Exercise passage:
↓↓↓
By Staff Sgt. C. Todd Lopez

WASHINGTON (Dec. 05, 2002) -- The Air Force is saving time and money by streamlining the paperwork involved in environmental cleanup efforts.

The Air Force has eliminated a document called the land use control plan by including its contents in another document, the record of decision, said Maureen Koetz, the deputy assistant secretary of environment, safety and occupational health for the service.

Like other federal agencies, the Air Force is held accountable for the chemicals, solvents, fuels, oils and other products it spills into the ground, Koetz said.

The process for cleaning up such spills involves a studies-and-investigations phase that is capped off with a record of decision, a report that is the culmination of all the studies, Koetz said. The record of decision explains the results of the initial studies and explains how the site will be cleaned up. The initial investigation phase can be lengthy.

"We do know that on average, from the initial preliminary assessment to the time of the record of decision, it is taking about 12 years in the Air Force," Koetz said. If the cleanup leaves residual amounts of contamination in place, federal regulators may require an additional set of documents. The documents, called land use control plans, describe what can and cannot be done with the land following a cleanup. The contents of the land use control plan, Koetz said, are legally enforceable and failure to comply with their contents is fineable.

According to Koetz, the development of a land use control plan is both costly and time consuming. The additional studies and the cost of the technical writers, regulators and scientists needed to produce the documents, must be paid for by the Air Force.

"What the EPA wanted was a very elaborate set of documents," Koetz said. "We said, 'Why don't you just say what needs to be done? Do you have to put a fence around it? Can you not dig? Tell us, EPA, what do we have to do? We will write it in the ROD, and we will make sure that is the case. We will memorialize things in documents that already exist.'"

Merging land-use stipulations from the land-use control plan into the ROD is an example of a performance-based initiative, she said. By concentrating on a result, instead of producing documentation, the Air Force has improved a process and saved both time and money.

A good example of how the practice benefited the Air Force can be seen at Travis Air Force Base, Calif., she said.

"We successfully negotiated the Travis record of decision and eliminated the need for a separate land use control plan," Koetz said. "We were able to come to this agreement on the phone in 15 minutes. Our goal is to go through the whole (cleanup) process and see where (performance management) can be useful."
↑↑↑
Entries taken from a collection
↓↓↓
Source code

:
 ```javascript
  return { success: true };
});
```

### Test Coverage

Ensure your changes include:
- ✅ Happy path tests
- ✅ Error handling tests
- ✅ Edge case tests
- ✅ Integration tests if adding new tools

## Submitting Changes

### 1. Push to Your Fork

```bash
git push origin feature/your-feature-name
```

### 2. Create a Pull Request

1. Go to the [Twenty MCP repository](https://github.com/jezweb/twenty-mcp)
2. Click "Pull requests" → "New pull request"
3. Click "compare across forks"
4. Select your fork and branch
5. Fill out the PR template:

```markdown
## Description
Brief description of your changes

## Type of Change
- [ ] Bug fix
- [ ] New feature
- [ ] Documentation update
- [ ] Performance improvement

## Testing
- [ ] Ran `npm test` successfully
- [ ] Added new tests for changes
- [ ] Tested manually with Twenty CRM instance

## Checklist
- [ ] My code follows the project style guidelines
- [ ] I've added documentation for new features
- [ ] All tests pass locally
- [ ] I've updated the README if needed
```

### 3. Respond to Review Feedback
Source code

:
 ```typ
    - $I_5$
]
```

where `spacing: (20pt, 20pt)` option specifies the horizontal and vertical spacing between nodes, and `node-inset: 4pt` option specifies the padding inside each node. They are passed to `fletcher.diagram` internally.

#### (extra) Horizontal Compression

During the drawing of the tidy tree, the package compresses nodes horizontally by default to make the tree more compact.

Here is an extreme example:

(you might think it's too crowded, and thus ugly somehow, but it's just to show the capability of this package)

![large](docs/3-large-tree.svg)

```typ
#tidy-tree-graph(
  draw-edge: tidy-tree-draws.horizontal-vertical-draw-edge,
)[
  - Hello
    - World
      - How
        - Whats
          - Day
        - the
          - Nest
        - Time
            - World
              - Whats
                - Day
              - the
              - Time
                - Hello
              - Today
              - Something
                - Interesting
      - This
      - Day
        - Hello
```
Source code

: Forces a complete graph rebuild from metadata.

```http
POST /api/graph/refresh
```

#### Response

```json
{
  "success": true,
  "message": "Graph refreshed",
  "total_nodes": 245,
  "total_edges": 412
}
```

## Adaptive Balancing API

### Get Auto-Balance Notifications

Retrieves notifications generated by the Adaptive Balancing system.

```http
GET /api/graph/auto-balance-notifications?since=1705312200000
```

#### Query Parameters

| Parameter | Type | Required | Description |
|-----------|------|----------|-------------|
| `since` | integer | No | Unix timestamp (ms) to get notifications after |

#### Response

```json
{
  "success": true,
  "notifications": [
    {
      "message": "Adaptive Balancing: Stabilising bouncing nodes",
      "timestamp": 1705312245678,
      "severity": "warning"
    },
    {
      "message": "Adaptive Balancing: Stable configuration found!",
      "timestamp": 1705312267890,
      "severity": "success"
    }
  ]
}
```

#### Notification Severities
↑↑↑
Problem requirements: Return the passage of the Air Force cleanup article between "The Air Force has eliminated" and "ground, Koetz said.", inclusive, copied word for word.

Finished exercise:
The Air Force has eliminated a document called the land use control plan by including its contents in another document, the record of decision, said Maureen Koetz, the deputy assistant secretary of environment, safety and occupational health for the service.

Like other federal agencies, the Air Force is held accountable for the chemicals, solvents, fuels, oils and other products it spills into the ground, Koetz said.